I just got the call...the scripted call telling me that he arrived safely and will call me when he can. These past few days have been hard. I didn't actually cry until last night when we left the hotel he was staying at...this is the first time in years that we have been apart. 5 months is a long time without your other half. So many women before me have done this and I know I'll get through it. It'll just be some getting used to and changing the habit of knowing he will always be there (literally).
I talked to him on the phone all day today, when he was at LAX to when he got to St. Louis. I even got to talk to him on the 2 hour bus ride to FLW. He texted me right before he got there so I was prepared to receive that call.
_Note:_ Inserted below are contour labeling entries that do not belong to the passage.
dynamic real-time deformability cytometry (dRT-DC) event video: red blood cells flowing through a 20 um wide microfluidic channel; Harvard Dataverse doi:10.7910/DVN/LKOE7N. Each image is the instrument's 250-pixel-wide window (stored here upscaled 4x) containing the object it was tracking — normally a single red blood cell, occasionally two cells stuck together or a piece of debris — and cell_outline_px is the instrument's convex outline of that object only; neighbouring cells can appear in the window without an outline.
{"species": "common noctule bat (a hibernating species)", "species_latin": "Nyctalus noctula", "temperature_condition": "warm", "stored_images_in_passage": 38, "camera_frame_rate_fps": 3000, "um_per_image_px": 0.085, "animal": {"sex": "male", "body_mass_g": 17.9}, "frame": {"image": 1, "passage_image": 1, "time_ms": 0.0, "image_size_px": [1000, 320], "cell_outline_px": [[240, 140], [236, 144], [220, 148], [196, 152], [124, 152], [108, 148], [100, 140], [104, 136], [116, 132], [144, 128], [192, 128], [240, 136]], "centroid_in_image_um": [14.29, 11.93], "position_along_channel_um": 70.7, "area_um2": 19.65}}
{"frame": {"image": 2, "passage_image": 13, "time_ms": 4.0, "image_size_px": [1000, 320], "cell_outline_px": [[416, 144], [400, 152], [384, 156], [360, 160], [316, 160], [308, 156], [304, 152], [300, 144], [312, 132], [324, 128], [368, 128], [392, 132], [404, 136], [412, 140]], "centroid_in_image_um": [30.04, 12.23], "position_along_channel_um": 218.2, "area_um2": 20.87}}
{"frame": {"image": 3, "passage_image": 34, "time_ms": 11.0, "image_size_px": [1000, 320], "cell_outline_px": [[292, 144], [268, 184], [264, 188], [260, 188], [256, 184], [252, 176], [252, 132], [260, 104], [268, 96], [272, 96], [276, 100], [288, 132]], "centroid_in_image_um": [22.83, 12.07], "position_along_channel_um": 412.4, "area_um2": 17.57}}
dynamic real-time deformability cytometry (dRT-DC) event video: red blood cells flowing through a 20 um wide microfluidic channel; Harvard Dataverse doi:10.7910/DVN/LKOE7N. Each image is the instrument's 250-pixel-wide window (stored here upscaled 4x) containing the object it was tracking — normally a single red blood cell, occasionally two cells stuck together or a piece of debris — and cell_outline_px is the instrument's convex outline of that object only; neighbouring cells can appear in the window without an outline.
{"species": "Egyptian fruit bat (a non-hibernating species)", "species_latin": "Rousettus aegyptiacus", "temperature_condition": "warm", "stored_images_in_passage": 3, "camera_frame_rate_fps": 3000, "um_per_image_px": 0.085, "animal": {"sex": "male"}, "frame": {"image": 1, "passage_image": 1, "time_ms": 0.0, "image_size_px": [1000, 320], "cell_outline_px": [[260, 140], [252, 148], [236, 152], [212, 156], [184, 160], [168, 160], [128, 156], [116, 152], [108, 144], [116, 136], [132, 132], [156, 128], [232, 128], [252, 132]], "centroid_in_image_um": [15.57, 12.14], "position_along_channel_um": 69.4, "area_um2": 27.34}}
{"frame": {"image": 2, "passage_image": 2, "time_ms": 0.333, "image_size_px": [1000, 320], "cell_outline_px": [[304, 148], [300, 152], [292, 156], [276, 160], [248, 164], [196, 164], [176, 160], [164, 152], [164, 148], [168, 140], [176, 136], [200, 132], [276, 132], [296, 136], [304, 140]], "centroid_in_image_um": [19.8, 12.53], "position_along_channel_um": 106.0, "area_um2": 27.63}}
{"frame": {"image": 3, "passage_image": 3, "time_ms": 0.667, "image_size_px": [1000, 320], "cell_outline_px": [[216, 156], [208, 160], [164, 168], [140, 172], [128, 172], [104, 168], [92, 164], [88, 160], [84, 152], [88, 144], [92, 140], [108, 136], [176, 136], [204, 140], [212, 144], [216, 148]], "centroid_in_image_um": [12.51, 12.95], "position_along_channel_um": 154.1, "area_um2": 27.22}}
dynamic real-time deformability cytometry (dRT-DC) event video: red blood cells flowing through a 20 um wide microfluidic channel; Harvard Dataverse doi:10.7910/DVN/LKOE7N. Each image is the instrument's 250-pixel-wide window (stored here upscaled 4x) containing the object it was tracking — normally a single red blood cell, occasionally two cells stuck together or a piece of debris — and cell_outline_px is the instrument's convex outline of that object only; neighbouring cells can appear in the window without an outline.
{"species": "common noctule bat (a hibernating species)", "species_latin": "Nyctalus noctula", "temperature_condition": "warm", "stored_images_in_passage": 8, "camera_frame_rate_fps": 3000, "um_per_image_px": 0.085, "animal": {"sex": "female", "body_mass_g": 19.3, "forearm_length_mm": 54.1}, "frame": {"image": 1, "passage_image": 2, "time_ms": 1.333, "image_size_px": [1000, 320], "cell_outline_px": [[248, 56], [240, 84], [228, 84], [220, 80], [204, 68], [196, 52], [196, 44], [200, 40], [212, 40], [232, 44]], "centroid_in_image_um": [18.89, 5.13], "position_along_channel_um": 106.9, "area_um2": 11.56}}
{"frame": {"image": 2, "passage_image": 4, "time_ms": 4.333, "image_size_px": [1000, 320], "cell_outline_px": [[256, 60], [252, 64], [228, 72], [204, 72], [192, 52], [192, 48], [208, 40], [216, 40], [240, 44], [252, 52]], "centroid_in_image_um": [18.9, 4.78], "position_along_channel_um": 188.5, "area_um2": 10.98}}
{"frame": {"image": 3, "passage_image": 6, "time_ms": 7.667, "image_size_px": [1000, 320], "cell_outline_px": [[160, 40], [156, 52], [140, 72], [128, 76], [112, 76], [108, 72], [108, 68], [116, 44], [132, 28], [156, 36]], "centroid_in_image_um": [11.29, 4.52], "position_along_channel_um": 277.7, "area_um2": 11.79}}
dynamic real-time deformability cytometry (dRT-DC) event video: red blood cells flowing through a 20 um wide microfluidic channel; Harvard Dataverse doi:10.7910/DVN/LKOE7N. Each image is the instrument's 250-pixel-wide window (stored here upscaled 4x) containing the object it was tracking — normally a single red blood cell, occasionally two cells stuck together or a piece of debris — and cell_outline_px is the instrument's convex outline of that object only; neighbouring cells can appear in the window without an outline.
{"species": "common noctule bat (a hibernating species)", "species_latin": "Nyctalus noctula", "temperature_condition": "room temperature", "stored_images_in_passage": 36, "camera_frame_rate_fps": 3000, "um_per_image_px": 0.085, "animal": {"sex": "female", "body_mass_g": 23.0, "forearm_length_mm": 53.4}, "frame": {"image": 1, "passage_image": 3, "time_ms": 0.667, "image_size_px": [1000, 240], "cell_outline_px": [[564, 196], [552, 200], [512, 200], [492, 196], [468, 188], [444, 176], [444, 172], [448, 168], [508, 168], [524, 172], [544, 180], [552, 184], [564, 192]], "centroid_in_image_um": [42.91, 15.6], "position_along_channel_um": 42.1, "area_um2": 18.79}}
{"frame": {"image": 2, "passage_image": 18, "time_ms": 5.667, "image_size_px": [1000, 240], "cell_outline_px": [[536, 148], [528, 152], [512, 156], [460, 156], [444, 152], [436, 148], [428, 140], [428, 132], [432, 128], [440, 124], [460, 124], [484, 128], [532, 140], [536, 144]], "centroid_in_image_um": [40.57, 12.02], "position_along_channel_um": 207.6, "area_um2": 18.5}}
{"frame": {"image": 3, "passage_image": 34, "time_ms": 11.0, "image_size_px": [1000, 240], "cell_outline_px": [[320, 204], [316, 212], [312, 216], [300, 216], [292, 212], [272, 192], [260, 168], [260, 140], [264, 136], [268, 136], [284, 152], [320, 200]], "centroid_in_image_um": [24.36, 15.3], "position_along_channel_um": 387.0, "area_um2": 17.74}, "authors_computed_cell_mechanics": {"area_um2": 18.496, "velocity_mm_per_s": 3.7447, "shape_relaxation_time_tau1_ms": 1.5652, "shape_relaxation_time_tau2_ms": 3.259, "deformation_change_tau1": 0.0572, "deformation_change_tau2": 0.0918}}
This is so surreal. I cant believe he is there. We have been expecting this for months now and talking about all our plans and for it to be actually happening is a little overwhelming.
I swear to you, I fall in love with him more and more everyday. He makes me a better person and I am so proud to stand by his side. I asked him to see if he can take a picture of him wearing his ACU's. I can't wait to see him in that uniform! Cliche I know, but I always wanted to be with a man in uniform. That uniform comes along with a lot. I hope to God I am ready for this.
So now I need to start living my life without him here. I want to do some scrap booking of the wedding pictures and start walking daily after work (Rocky will love that!). I work at the Natural History Museum so I'll be keeping really busy with the summer camp starting and weekend programs. A lot of my co-workers are naturalist's so I'm hoping they can take me hiking. There is a great hike to the top of the Hollywood sign, I would love to do that! Hopefully I don't pass out during this "active" hobby of mine. I'm a little sensitive to exhaustion!